The RCMP says two officers who fired towards a civilian and another RCMP officer during last year’s mass shooting will remain on administrative duties until internal inquiries are completed.
Nova Scotia’s police oversight agency issued a report on Tuesday clearing the Mounties of criminal wrongdoing after they fired five shots with high-powered rifles outside the Onslow, N.S., firehall.
The report by the Serious Incident Response Team, or SIRT, concluded the “totality of the evidence” prompted the officers to believe the killer was standing just 88 metres away from them on the morning of April 19.
According to the report, radio congestion prevented the Mounties from contacting other police and they mistakenly believed the civilian standing near an RCMP car was the killer because he wore a reflective vest like the one the mass shooter was wearing.
RCMP spokesman Cpl. Mark Skinner said in an e-mail Wednesday that an internal code of conduct investigation is standard practice in incidents such as this.

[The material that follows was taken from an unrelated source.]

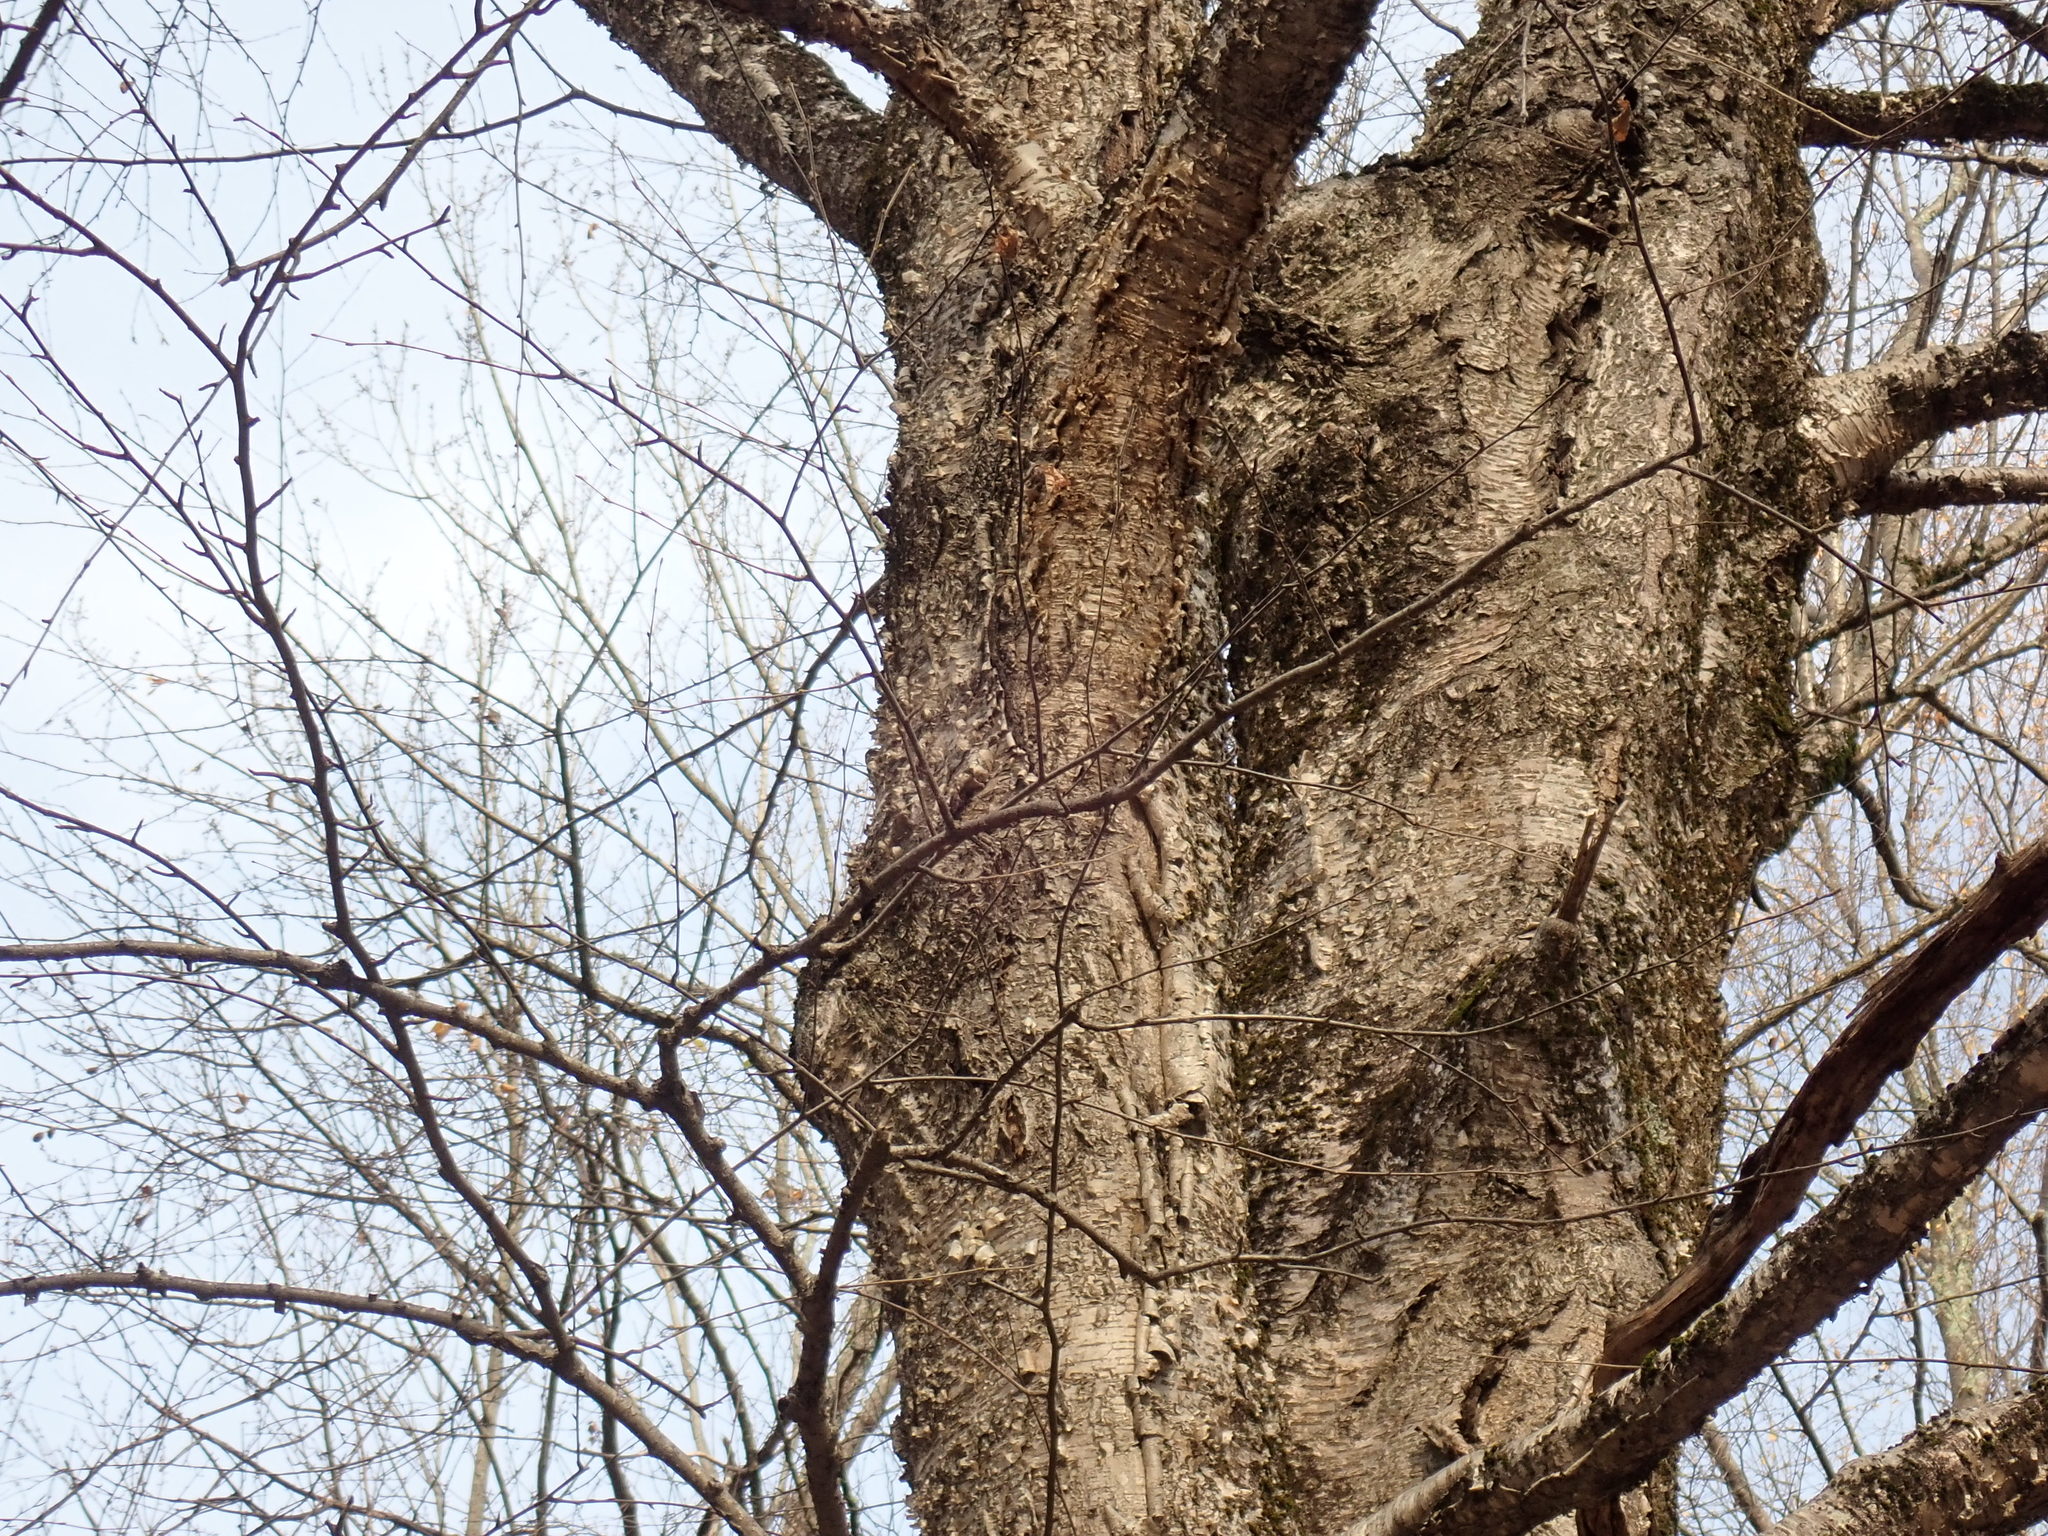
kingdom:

He also wrote there is an investigation under way by the force’s hazardous occurrence investigation team “to find out more about the incident and make recommendations going forward.”
He says the two members have been on administrative duties and will remain in those paid positions pending the outcome of the RCMP’s investigations.
Skinner also noted that the RCMP has provided $39,000 to the Onslow Belmont Fire Brigade for damages to the firehall, a fire truck and an electronic sign as a result of the gunfire.
He said the RCMP “share the concerns this incident raised,” and “the incident remains under investigation by the RCMP with the intent of preventing a similar future occurrence.”
The fire brigade said Tuesday it was “frustrated and disappointed that there will be no accountability for the RCMP. Their actions that day endangered lives, damaged property and caused mental health issues for many of the people involved.”
The union representing the RCMP officers defended their actions and the SIRT report’s findings.
“This was an extremely challenging and complex emergency response, particularly given that the suspect was known to be wearing an RCMP uniform and driving a replica RCMP vehicle,” Brian Sauve, president of the National Police Federation, said in an e-mailed statement.
“We are pleased that SIRT delivered a thoughtful, fair, timely and transparent decision on this incident. We are fully confident in all our members’ brave and selfless actions on that day.”